▶ Supplied data:

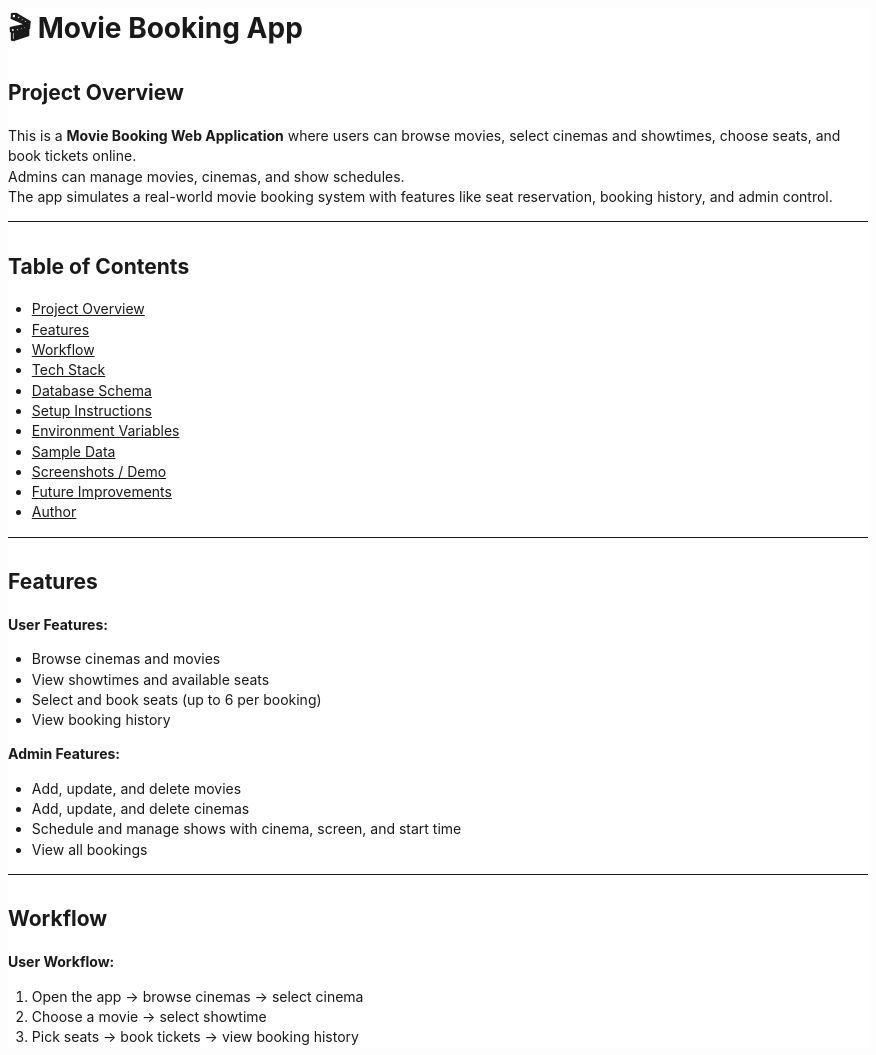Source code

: # 🎬 Movie Booking App

## Project Overview
This is a **Movie Booking Web Application** where users can browse movies, select cinemas and showtimes, choose seats, and book tickets online.  
Admins can manage movies, cinemas, and show schedules.  
The app simulates a real-world movie booking system with features like seat reservation, booking history, and admin control.

---

## Table of Contents
- [Project Overview](#project-overview)
- [Features](#features)
- [Workflow](#workflow)
- [Tech Stack](#tech-stack)
- [Database Schema](#database-schema)
- [Setup Instructions](#setup-instructions)
- [Environment Variables](#environment-variables)
- [Sample Data](#sample-data)
- [Screenshots / Demo](#screenshots--demo)
- [Future Improvements](#future-improvements)
- [Author](#author)

---



## Features

**User Features:**  
- Browse cinemas and movies  
- View showtimes and available seats  
- Select and book seats (up to 6 per booking)  
- View booking history  

**Admin Features:**  
- Add, update, and delete movies  
- Add, update, and delete cinemas  
- Schedule and manage shows with cinema, screen, and start time  
- View all bookings  

---

## Workflow

**User Workflow:**  
1. Open the app → browse cinemas → select cinema  
2. Choose a movie → select showtime  
3. Pick seats → book tickets → view booking history  
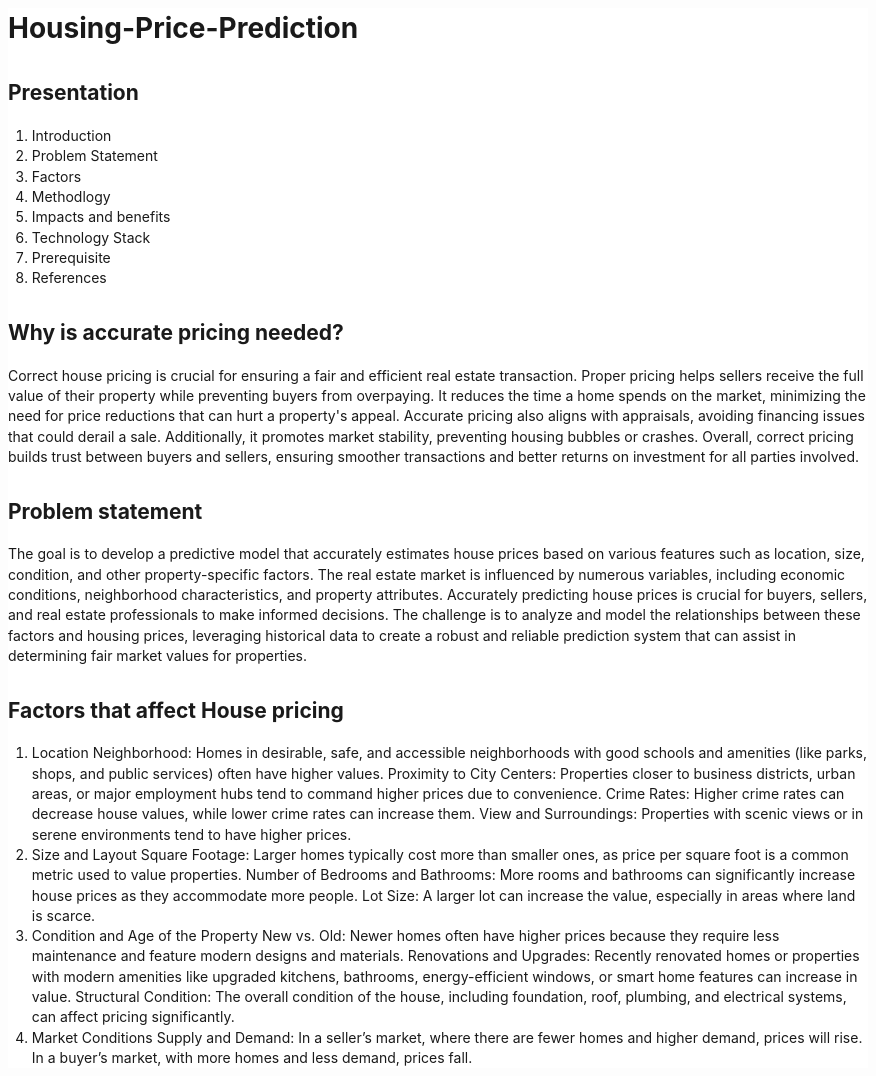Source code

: # Housing-Price-Prediction

## Presentation

1. Introduction
2. Problem Statement
3. Factors
3. Methodlogy
4. Impacts and benefits
5. Technology Stack
6. Prerequisite
6. References

## Why is accurate pricing needed?

Correct house pricing is crucial for ensuring a fair and efficient real estate transaction. Proper pricing helps sellers receive the full value of their property while preventing buyers from overpaying. It reduces the time a home spends on the market, minimizing the need for price reductions that can hurt a property's appeal. Accurate pricing also aligns with appraisals, avoiding financing issues that could derail a sale. Additionally, it promotes market stability, preventing housing bubbles or crashes. Overall, correct pricing builds trust between buyers and sellers, ensuring smoother transactions and better returns on investment for all parties involved.

## Problem statement

The goal is to develop a predictive model that accurately estimates house prices based on various features such as location, size, condition, and other property-specific factors. The real estate market is influenced by numerous variables, including economic conditions, neighborhood characteristics, and property attributes. Accurately predicting house prices is crucial for buyers, sellers, and real estate professionals to make informed decisions. The challenge is to analyze and model the relationships between these factors and housing prices, leveraging historical data to create a robust and reliable prediction system that can assist in determining fair market values for properties.

## Factors that affect House pricing

1. Location
Neighborhood: Homes in desirable, safe, and accessible neighborhoods with good schools and amenities (like parks, shops, and public services) often have higher values.
Proximity to City Centers: Properties closer to business districts, urban areas, or major employment hubs tend to command higher prices due to convenience.
Crime Rates: Higher crime rates can decrease house values, while lower crime rates can increase them.
View and Surroundings: Properties with scenic views or in serene environments tend to have higher prices.
2. Size and Layout
Square Footage: Larger homes typically cost more than smaller ones, as price per square foot is a common metric used to value properties.
Number of Bedrooms and Bathrooms: More rooms and bathrooms can significantly increase house prices as they accommodate more people.
Lot Size: A larger lot can increase the value, especially in areas where land is scarce.
3. Condition and Age of the Property
New vs. Old: Newer homes often have higher prices because they require less maintenance and feature modern designs and materials.
Renovations and Upgrades: Recently renovated homes or properties with modern amenities like upgraded kitchens, bathrooms, energy-efficient windows, or smart home features can increase in value.
Structural Condition: The overall condition of the house, including foundation, roof, plumbing, and electrical systems, can affect pricing significantly.
4. Market Conditions
Supply and Demand: In a seller’s market, where there are fewer homes and higher demand, prices will rise. In a buyer’s market, with more homes and less demand, prices fall.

▶ Brief:
Give back the exact lines above, running from the one that has "- Select and" through the one that has "## Why is accurate pricing needed?", with nothing added and no pictures.

▶ Exercise response:
- Select and book seats (up to 6 per booking)  
- View booking history  

**Admin Features:**  
- Add, update, and delete movies  
- Add, update, and delete cinemas  
- Schedule and manage shows with cinema, screen, and start time  
- View all bookings  

---

## Workflow

**User Workflow:**  
1. Open the app → browse cinemas → select cinema  
2. Choose a movie → select showtime  
3. Pick seats → book tickets → view booking history  
Source code

: # Housing-Price-Prediction

## Presentation

1. Introduction
2. Problem Statement
3. Factors
3. Methodlogy
4. Impacts and benefits
5. Technology Stack
6. Prerequisite
6. References

## Why is accurate pricing needed?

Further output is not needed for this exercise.